### Your goal
Go to the line below containing "left shoulder: (28, 48, 3)" and print exactly from there through the line containing "left knee: (100, 102, 17)", both included. Print nothing else.

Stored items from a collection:
Start of Block
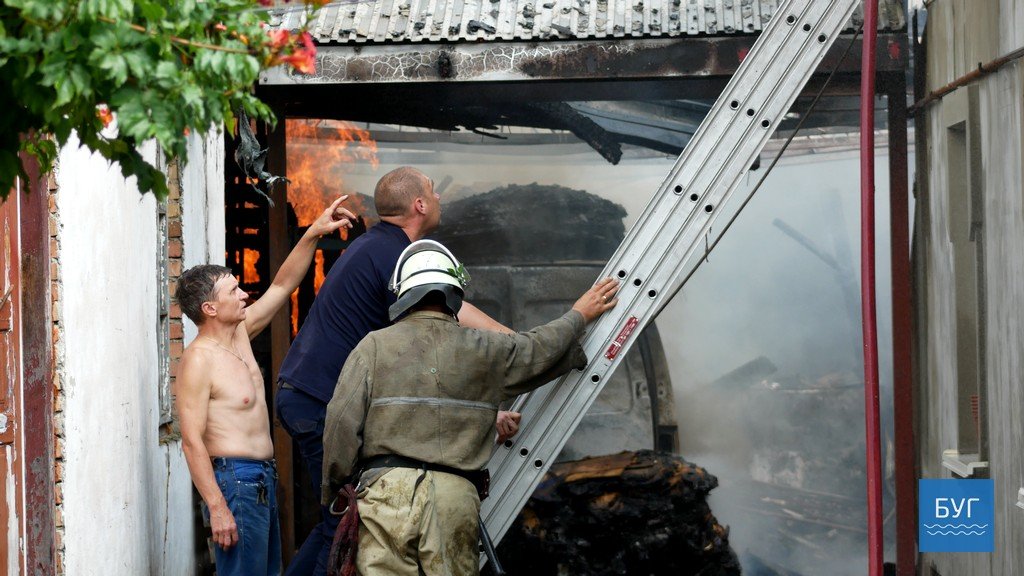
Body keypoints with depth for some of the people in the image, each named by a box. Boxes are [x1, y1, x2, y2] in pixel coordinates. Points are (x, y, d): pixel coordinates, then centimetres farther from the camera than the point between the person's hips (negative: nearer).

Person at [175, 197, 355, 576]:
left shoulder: (240, 333, 10)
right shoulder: (198, 361, -15)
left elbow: (282, 286, 20)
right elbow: (192, 442, -19)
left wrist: (314, 234, 12)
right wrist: (217, 507, -24)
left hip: (262, 480, 10)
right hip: (234, 480, -10)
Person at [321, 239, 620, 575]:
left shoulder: (375, 346, 7)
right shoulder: (484, 350, 12)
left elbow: (342, 423, 1)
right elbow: (543, 347, 29)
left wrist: (333, 489, 14)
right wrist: (579, 316, 49)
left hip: (387, 490, -1)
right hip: (455, 497, 1)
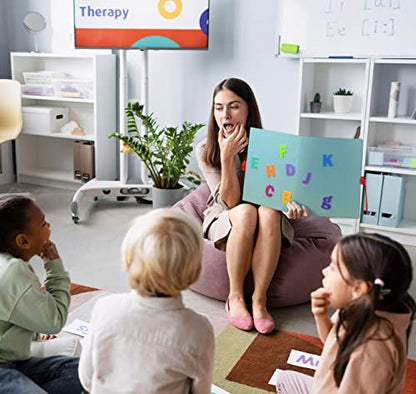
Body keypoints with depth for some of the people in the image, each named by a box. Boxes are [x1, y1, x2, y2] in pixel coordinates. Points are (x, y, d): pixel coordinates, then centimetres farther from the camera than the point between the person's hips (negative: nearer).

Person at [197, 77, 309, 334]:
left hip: (268, 226, 1)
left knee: (269, 213, -35)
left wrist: (291, 204, -26)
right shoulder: (205, 151, -10)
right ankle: (235, 297, -22)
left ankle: (260, 299, -27)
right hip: (225, 222, -1)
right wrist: (227, 156, -29)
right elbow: (230, 202, -17)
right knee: (246, 212, -35)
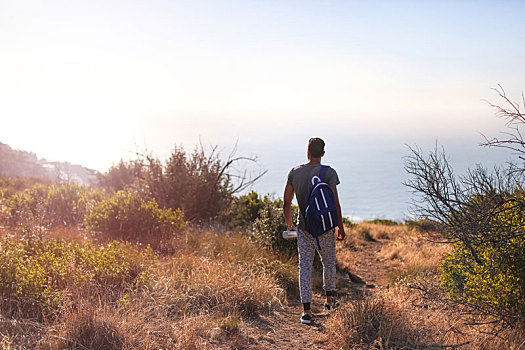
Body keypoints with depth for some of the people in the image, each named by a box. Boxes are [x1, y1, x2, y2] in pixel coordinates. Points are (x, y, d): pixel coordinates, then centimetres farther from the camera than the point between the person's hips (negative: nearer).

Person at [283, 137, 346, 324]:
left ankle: (306, 310, -2)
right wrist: (340, 227, 1)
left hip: (303, 228, 2)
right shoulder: (329, 173, -9)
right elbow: (335, 204, -11)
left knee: (305, 266, 4)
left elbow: (286, 203, 4)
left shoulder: (295, 172, 1)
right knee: (329, 262, 19)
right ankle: (329, 299, 34)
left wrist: (289, 224, 18)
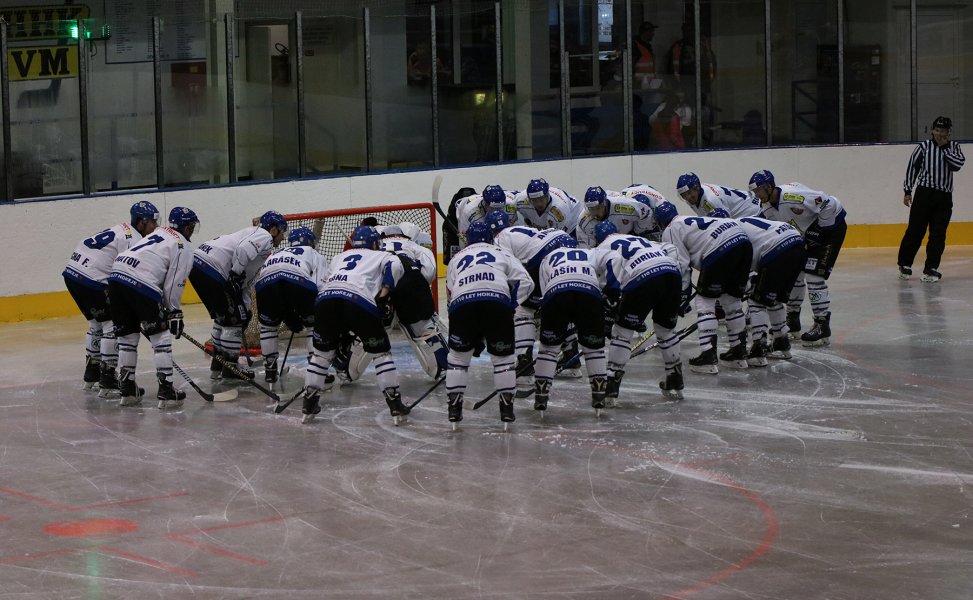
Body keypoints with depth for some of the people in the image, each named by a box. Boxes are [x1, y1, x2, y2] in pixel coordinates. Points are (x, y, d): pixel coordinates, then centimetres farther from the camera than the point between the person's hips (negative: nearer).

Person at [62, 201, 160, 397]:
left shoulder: (121, 231, 21)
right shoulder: (133, 240, -11)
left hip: (72, 273, 10)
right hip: (90, 280, -10)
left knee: (97, 322, 24)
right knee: (113, 325, -5)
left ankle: (91, 374, 34)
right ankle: (107, 381, -7)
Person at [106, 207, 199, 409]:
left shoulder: (159, 233, 29)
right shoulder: (183, 247, 6)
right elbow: (174, 285, -1)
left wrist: (165, 307, 29)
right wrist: (175, 313, 8)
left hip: (116, 276, 8)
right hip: (140, 284, -8)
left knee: (128, 334, 18)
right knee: (161, 335, 2)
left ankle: (127, 389, 23)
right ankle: (166, 391, -2)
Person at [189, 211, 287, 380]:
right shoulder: (264, 236, 1)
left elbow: (245, 282, 29)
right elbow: (243, 250, -22)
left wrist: (245, 307, 24)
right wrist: (236, 274, -17)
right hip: (211, 269, -10)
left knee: (223, 316, 23)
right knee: (234, 318, 0)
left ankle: (217, 366, 29)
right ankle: (230, 368, 6)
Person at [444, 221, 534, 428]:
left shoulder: (456, 258, 34)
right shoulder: (501, 253, 29)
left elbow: (450, 293, 31)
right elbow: (525, 282, 16)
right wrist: (511, 304, 19)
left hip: (461, 302, 1)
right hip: (498, 301, -1)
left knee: (458, 355, 18)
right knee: (502, 356, 14)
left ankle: (454, 406, 15)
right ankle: (507, 407, 12)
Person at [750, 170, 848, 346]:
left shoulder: (792, 196, -32)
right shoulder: (768, 207, -2)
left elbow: (828, 205, -31)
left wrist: (820, 230, -23)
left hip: (831, 224, -10)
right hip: (806, 233, 10)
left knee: (814, 276, -15)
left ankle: (823, 326, -9)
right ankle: (792, 321, 23)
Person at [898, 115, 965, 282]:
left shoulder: (954, 148, 8)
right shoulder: (924, 147, 1)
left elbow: (957, 165, -9)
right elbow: (912, 167, 4)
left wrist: (945, 148, -11)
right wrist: (908, 191, 1)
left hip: (944, 197, 2)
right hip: (924, 193, -2)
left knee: (938, 234, -1)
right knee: (915, 230, -2)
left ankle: (931, 268, 3)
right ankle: (904, 264, 9)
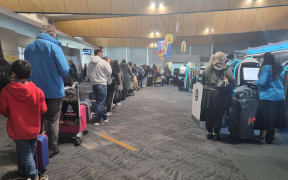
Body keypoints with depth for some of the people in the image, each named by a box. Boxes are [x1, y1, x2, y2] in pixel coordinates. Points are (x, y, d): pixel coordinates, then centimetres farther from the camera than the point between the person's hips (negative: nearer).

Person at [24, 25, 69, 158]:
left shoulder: (28, 48, 3)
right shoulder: (54, 47, -12)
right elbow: (65, 70, -17)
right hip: (54, 91, -4)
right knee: (53, 121, 11)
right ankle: (52, 148, 20)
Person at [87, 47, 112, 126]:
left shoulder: (90, 63, 5)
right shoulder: (103, 62, -14)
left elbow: (89, 74, 10)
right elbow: (109, 72, -6)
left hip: (94, 84, 7)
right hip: (102, 84, -7)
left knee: (100, 102, 17)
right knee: (100, 102, 1)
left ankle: (104, 118, 28)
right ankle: (97, 120, 5)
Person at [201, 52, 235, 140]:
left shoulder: (207, 69, 2)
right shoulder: (226, 69, -7)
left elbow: (203, 82, 7)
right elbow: (233, 82, -9)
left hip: (208, 94, 3)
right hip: (220, 96, -2)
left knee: (209, 115, 13)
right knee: (218, 116, 10)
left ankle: (209, 132, 24)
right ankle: (216, 133, 18)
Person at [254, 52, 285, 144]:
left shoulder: (266, 67, -12)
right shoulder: (278, 68, 10)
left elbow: (262, 82, -17)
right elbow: (282, 80, 21)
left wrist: (254, 82, 1)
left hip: (268, 96, -7)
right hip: (280, 96, 7)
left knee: (265, 117, 2)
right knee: (275, 117, 12)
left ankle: (263, 137, 9)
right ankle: (272, 137, 20)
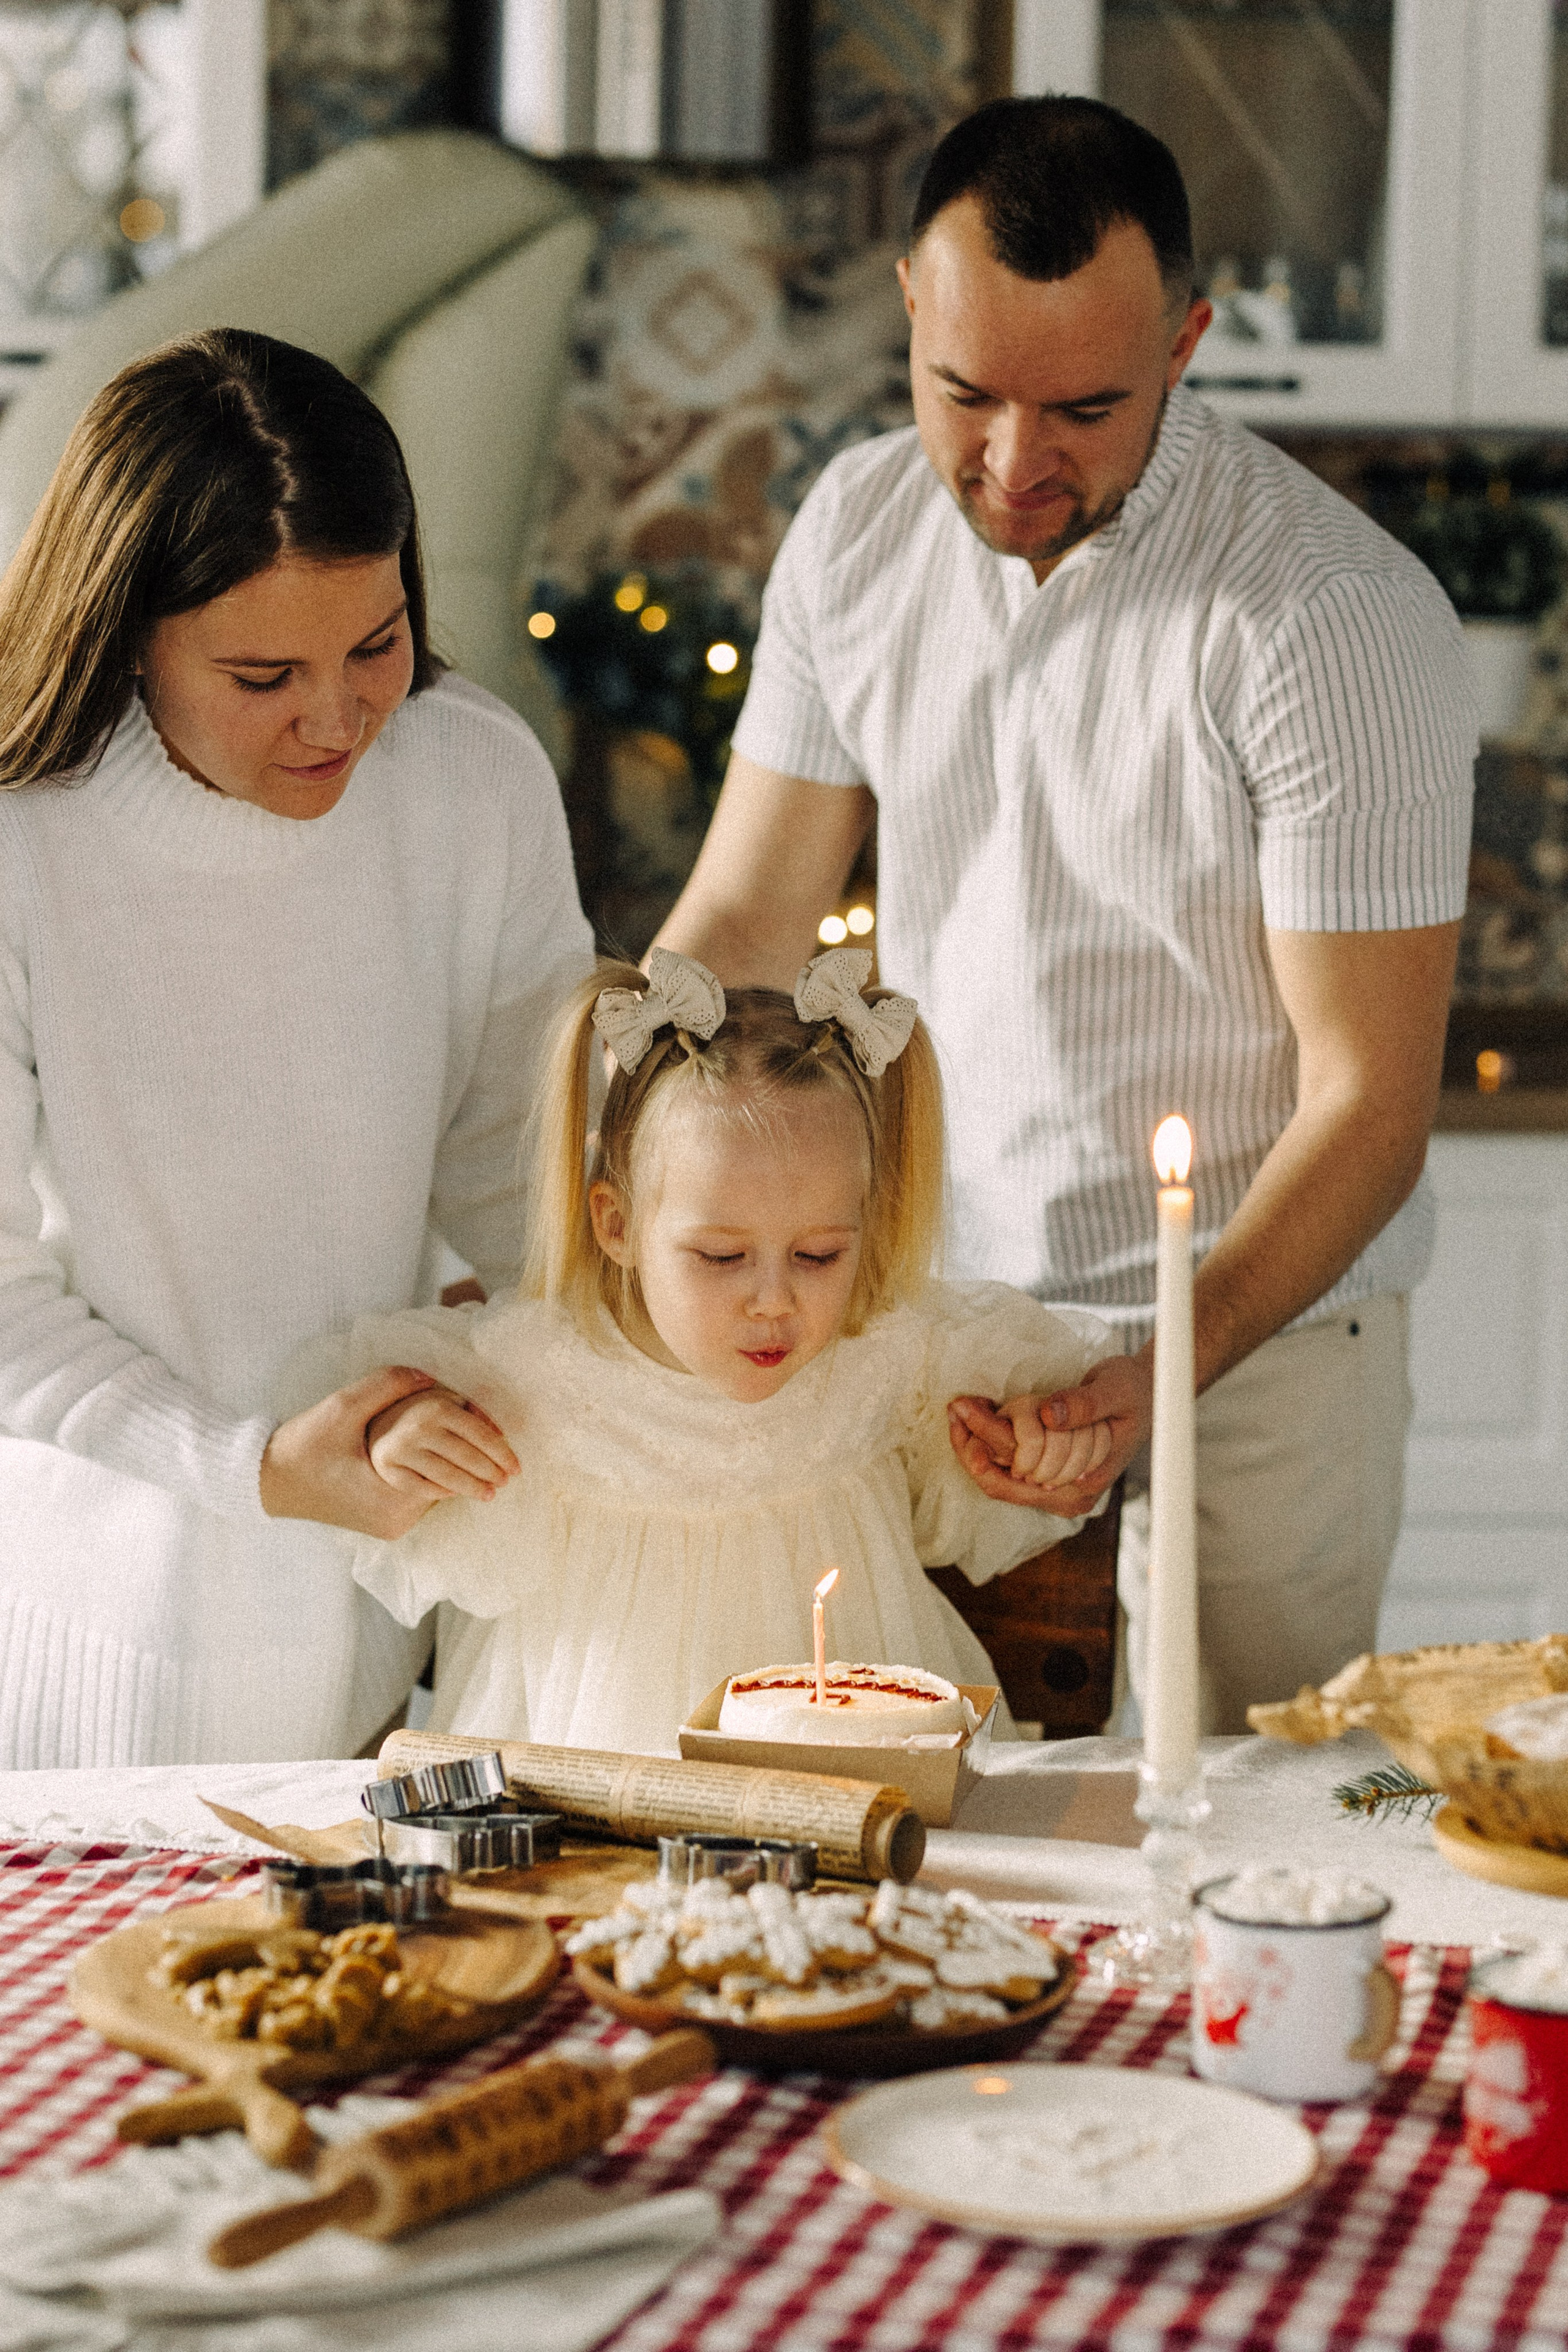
End of Block
### Finished exercise
left shoulder: (28, 48, 3)
right shoulder: (54, 47, -12)
right elbow: (65, 70, -17)
right hip: (54, 91, -4)
right knee: (53, 121, 11)
right ankle: (52, 148, 20)
Person at [87, 47, 112, 126]:
left shoulder: (90, 63, 5)
right shoulder: (103, 62, -14)
left elbow: (89, 74, 10)
right elbow: (109, 72, -6)
left hip: (94, 84, 7)
right hip: (102, 84, -7)
left knee: (100, 102, 17)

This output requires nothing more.